Got up this morning a little too early, decided to make a compliation CD rather than take Valium, kept making myself wonder if I was overcompensating by sticking Nine Inch Nails in the middle of camp songs to send in return for a compilation CD I received before Christmas.

Phoned the results line just after nine. My CD4 Count was 85 and my Viral Load about 57,000, which just makes very little sense. I was in the clinic by ten to have the blood test redone. Had a funny chat with the nurse about how veins sometimes jump out of the way when the needle goes in, which mine did, so we had this sort of strange moment where I'm trying to wiggle my arm so some blood actually came out.

Left me giggling in the waiting room until my doctor came through. Oddly enough, despite having phoned a friend of mine on the way to the clinic for reassurance about drugs and stuff and sent a couple of worried text messages, by the time I went in to see him, I didn't feel worried at all. He said that it was a very odd result, not just for the low CD4 count, but also that my viral load was lower than the last result and that the CD4 percentage was 51% of all my T-helper cells. I got a little lesson in why HIV jargon stopped talking about T-cells and moved to CD4 counts, which was interesting, but perhaps not the focal point of our discussion.

It may well be an oddity, but I suspect my CD4 count is low anyway, just by extrapolation from what it was before. I said as much to the doctor and said I was surprised I hadn't spent the previous evening worrying about the phone call and convincing myself I was about to die. He patted my big blue file and said, "You know, with this, you're going to live forever?"

It was good to hear it. He went on to say that about five times in a row, just in different ways, so suddenly the thought that the virus had been playing Hungry Hungry Hippos with my immune system didn't seem such a threat any more.
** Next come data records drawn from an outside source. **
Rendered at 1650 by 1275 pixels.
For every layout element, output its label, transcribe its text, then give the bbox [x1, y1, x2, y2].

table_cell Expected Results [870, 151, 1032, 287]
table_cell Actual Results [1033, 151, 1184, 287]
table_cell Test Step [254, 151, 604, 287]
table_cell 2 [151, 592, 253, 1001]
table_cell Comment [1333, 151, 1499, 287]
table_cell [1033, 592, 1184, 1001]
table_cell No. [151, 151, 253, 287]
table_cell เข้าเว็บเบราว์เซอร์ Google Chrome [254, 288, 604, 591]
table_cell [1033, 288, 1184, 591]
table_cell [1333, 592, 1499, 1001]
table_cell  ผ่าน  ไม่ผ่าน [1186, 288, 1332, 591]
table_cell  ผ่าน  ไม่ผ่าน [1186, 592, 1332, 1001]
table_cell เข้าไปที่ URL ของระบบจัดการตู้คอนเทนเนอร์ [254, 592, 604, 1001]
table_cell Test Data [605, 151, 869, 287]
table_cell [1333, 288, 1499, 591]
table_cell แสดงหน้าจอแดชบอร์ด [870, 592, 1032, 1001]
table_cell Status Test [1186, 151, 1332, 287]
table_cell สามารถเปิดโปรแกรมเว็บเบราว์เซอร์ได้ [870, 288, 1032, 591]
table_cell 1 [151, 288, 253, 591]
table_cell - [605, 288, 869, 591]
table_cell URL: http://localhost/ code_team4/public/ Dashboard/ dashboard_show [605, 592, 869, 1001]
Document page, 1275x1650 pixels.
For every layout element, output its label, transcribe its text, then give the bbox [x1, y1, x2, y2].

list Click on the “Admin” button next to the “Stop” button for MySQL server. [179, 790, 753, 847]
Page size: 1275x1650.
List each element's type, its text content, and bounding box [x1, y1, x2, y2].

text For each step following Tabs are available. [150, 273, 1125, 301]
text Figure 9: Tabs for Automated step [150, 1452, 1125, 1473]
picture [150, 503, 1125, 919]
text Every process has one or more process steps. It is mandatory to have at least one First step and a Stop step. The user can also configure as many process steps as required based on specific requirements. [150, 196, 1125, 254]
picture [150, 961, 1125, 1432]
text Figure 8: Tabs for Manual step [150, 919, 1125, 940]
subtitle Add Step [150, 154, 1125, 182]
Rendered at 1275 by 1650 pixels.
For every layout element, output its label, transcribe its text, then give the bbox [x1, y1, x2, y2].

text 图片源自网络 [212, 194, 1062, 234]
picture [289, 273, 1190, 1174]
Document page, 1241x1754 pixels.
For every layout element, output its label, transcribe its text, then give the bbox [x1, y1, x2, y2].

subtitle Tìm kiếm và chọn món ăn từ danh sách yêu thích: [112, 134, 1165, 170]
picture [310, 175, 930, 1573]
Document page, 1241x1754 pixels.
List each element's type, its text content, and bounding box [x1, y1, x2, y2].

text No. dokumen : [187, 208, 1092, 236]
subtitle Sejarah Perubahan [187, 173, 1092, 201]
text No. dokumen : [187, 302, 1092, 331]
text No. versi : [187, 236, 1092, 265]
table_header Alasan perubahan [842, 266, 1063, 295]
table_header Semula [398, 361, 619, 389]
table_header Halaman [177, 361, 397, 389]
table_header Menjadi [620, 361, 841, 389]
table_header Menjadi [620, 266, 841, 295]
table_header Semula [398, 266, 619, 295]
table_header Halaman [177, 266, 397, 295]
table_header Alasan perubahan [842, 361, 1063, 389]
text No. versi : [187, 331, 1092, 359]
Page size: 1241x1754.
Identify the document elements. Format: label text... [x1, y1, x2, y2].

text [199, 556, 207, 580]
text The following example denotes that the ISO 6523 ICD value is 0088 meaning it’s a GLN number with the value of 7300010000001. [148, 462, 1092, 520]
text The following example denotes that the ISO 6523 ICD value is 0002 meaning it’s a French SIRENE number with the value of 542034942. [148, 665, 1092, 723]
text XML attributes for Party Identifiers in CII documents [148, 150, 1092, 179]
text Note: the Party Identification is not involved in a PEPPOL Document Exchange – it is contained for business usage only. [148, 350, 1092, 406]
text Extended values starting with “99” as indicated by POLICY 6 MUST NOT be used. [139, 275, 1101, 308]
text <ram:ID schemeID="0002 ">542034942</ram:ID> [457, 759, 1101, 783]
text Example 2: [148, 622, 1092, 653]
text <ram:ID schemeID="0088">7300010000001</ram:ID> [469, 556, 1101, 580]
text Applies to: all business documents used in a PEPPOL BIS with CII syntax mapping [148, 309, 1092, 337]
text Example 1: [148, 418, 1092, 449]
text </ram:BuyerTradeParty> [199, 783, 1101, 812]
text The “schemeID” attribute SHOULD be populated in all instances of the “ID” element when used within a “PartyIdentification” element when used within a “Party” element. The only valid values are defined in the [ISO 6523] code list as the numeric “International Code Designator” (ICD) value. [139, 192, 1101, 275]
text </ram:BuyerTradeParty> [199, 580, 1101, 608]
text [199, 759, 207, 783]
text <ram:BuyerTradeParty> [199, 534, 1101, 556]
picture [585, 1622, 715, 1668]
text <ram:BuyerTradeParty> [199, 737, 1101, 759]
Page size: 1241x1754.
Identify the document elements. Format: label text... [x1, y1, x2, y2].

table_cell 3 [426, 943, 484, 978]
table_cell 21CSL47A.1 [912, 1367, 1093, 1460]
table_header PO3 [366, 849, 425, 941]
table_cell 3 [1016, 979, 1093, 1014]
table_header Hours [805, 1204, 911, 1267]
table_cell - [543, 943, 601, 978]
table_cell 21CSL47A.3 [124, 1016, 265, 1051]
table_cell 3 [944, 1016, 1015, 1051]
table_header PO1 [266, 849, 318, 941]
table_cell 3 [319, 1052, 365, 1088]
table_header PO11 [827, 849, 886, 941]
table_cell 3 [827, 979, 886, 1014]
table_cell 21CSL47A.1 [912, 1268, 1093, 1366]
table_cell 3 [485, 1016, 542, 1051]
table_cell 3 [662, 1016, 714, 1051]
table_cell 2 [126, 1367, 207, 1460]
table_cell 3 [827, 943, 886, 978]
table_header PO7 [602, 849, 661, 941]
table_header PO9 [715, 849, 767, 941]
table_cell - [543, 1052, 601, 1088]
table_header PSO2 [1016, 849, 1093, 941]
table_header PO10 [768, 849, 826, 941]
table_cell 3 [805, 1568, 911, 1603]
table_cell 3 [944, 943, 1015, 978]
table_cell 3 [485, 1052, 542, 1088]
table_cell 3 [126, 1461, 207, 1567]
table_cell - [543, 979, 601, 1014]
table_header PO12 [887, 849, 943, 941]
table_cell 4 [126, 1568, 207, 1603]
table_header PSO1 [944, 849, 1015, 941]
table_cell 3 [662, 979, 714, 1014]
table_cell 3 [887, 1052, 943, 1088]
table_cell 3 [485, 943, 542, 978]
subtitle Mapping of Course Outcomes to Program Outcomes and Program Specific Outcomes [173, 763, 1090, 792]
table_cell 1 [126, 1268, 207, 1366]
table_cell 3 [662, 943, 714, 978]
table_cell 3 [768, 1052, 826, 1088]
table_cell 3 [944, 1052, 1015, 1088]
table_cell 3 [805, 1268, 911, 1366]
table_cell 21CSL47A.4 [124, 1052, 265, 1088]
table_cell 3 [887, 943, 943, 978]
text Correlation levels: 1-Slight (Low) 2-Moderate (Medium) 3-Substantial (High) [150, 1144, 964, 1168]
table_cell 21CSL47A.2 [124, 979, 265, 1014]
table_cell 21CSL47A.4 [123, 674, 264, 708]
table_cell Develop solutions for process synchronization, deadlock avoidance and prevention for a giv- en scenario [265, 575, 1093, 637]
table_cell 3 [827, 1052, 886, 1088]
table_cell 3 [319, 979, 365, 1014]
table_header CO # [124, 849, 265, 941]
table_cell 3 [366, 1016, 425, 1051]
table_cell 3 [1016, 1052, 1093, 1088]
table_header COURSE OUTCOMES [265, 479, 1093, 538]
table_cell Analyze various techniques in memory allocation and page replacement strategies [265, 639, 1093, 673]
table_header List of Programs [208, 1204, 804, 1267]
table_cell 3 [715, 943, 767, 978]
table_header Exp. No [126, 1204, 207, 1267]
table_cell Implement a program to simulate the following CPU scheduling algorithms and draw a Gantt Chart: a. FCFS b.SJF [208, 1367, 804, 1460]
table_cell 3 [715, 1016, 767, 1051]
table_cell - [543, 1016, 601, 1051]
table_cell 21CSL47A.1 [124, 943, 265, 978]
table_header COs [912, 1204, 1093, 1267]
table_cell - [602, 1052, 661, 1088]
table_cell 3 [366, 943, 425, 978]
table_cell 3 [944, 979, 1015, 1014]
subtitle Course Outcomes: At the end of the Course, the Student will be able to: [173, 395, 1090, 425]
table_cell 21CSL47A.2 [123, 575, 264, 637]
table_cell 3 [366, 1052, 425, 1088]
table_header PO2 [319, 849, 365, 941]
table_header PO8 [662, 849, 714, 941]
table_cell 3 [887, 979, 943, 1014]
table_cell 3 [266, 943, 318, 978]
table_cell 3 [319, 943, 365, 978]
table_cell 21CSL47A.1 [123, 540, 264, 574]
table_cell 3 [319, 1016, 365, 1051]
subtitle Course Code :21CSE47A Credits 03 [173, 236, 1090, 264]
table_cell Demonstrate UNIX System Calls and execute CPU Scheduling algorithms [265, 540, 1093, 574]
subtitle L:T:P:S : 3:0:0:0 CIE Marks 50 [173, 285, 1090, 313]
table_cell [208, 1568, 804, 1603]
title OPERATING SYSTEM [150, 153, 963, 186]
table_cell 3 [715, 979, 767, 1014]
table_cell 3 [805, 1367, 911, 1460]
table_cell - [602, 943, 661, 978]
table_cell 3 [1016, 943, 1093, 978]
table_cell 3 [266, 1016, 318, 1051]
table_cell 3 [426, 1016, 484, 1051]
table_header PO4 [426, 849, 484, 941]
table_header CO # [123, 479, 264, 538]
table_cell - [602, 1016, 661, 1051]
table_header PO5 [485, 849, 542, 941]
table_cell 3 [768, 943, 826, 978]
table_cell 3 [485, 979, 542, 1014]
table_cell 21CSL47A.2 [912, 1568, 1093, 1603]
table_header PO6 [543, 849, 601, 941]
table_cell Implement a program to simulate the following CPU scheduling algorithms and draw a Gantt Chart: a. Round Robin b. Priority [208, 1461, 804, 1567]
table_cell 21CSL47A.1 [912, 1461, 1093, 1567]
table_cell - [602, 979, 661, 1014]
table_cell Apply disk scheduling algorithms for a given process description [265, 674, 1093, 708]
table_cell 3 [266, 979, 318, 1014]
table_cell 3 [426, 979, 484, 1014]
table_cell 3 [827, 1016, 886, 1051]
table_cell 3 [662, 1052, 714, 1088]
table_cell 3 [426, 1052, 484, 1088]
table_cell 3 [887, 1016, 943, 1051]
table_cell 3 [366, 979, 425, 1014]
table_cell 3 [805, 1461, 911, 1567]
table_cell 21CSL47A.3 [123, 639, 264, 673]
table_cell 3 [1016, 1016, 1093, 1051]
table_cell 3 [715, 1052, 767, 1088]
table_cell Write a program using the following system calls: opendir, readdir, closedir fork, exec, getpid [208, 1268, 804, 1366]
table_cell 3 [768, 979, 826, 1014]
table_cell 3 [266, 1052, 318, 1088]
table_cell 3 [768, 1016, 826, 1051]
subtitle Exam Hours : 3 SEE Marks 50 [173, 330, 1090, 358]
I do not have any opportunistic infections, I don't have any AIDS-defining illnesses and if I can run up the stairs to the clinic without getting short of breath after walking there then I'm guessing I'm in reasonably good health and my panic about my tonsils and thus thinking I am in the last stages of every archaic and slightly quaint illness in the world isn't really likely to be based on anything but slightly indulgent hypotheses.

Nevertheless, I'm on the same antibiotics I used to have as a kid, but this time they're not banana flavoured, sadly. I'm to take them until I hear back about my results next Thursday, then either I stop taking them or I come in to the clinic for a big talk about combination therapy. It's a bit soon, but I always did rush into things.